What needs to be done → Write the entries below again, precisely as they appear.

───── Records supplied ─────

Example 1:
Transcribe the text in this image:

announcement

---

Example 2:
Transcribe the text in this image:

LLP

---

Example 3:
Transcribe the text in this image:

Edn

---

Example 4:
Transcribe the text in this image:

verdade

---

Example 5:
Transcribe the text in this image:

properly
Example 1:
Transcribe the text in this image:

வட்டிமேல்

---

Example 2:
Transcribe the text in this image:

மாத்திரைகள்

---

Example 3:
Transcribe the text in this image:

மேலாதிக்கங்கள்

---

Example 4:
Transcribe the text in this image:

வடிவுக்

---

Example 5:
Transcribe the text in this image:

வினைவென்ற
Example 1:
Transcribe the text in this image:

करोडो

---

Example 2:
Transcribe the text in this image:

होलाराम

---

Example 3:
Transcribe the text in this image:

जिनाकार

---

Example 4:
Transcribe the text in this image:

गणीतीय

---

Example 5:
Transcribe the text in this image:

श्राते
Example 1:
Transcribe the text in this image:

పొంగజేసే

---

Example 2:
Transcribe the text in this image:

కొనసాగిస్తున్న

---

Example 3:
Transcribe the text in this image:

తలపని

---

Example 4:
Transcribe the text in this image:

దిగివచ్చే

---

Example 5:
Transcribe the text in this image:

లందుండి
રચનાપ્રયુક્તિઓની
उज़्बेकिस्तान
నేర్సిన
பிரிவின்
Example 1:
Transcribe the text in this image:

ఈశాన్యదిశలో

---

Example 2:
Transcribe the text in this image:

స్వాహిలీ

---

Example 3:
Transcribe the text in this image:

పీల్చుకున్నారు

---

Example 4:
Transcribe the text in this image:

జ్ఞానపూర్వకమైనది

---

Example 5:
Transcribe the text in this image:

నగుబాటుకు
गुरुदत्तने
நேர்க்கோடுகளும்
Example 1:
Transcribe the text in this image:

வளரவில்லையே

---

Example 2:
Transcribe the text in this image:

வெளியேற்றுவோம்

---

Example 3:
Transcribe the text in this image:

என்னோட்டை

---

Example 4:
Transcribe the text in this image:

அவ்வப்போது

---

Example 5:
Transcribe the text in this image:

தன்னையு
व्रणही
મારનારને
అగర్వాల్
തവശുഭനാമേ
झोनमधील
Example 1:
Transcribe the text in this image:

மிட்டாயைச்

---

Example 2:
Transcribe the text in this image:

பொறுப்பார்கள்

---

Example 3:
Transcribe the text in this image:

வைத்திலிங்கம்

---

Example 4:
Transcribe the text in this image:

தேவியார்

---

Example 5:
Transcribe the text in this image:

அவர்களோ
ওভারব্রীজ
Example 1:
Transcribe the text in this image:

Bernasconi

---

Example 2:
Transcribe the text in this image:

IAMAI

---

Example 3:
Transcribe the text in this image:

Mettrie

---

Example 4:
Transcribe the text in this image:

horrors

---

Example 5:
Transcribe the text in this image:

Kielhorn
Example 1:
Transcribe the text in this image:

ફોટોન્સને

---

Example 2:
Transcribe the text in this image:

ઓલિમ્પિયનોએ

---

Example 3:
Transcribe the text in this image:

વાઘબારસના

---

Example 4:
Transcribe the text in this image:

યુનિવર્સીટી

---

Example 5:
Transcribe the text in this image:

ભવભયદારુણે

─────

Task response →
Example 1:
Transcribe the text in this image:

announcement

---

Example 2:
Transcribe the text in this image:

LLP

---

Example 3:
Transcribe the text in this image:

Edn

---

Example 4:
Transcribe the text in this image:

verdade

---

Example 5:
Transcribe the text in this image:

properly
Example 1:
Transcribe the text in this image:

வட்டிமேல்

---

Example 2:
Transcribe the text in this image:

மாத்திரைகள்

---

Example 3:
Transcribe the text in this image:

மேலாதிக்கங்கள்

---

Example 4:
Transcribe the text in this image:

வடிவுக்

---

Example 5:
Transcribe the text in this image:

வினைவென்ற
Example 1:
Transcribe the text in this image:

करोडो

---

Example 2:
Transcribe the text in this image:

होलाराम

---

Example 3:
Transcribe the text in this image:

जिनाकार

---

Example 4:
Transcribe the text in this image:

गणीतीय

---

Example 5:
Transcribe the text in this image:

श्राते
Example 1:
Transcribe the text in this image:

పొంగజేసే

---

Example 2:
Transcribe the text in this image:

కొనసాగిస్తున్న

---

Example 3:
Transcribe the text in this image:

తలపని

---

Example 4:
Transcribe the text in this image:

దిగివచ్చే

---

Example 5:
Transcribe the text in this image:

లందుండి
રચનાપ્રયુક્તિઓની
उज़्बेकिस्तान
నేర్సిన
பிரிவின்
Example 1:
Transcribe the text in this image:

ఈశాన్యదిశలో

---

Example 2:
Transcribe the text in this image:

స్వాహిలీ

---

Example 3:
Transcribe the text in this image:

పీల్చుకున్నారు

---

Example 4:
Transcribe the text in this image:

జ్ఞానపూర్వకమైనది

---

Example 5:
Transcribe the text in this image:

నగుబాటుకు
गुरुदत्तने
நேர்க்கோடுகளும்
Example 1:
Transcribe the text in this image:

வளரவில்லையே

---

Example 2:
Transcribe the text in this image:

வெளியேற்றுவோம்

---

Example 3:
Transcribe the text in this image:

என்னோட்டை

---

Example 4:
Transcribe the text in this image:

அவ்வப்போது

---

Example 5:
Transcribe the text in this image:

தன்னையு
व्रणही
મારનારને
అగర్వాల్
തവശുഭനാമേ
झोनमधील
Example 1:
Transcribe the text in this image:

மிட்டாயைச்

---

Example 2:
Transcribe the text in this image:

பொறுப்பார்கள்

---

Example 3:
Transcribe the text in this image:

வைத்திலிங்கம்

---

Example 4:
Transcribe the text in this image:

தேவியார்

---

Example 5:
Transcribe the text in this image:

அவர்களோ
ওভারব্রীজ
Example 1:
Transcribe the text in this image:

Bernasconi

---

Example 2:
Transcribe the text in this image:

IAMAI

---

Example 3:
Transcribe the text in this image:

Mettrie

---

Example 4:
Transcribe the text in this image:

horrors

---

Example 5:
Transcribe the text in this image:

Kielhorn
Example 1:
Transcribe the text in this image:

ફોટોન્સને

---

Example 2:
Transcribe the text in this image:

ઓલિમ્પિયનોએ

---

Example 3:
Transcribe the text in this image:

વાઘબારસના

---

Example 4:
Transcribe the text in this image:

યુનિવર્સીટી

---

Example 5:
Transcribe the text in this image:

ભવભયદારુણે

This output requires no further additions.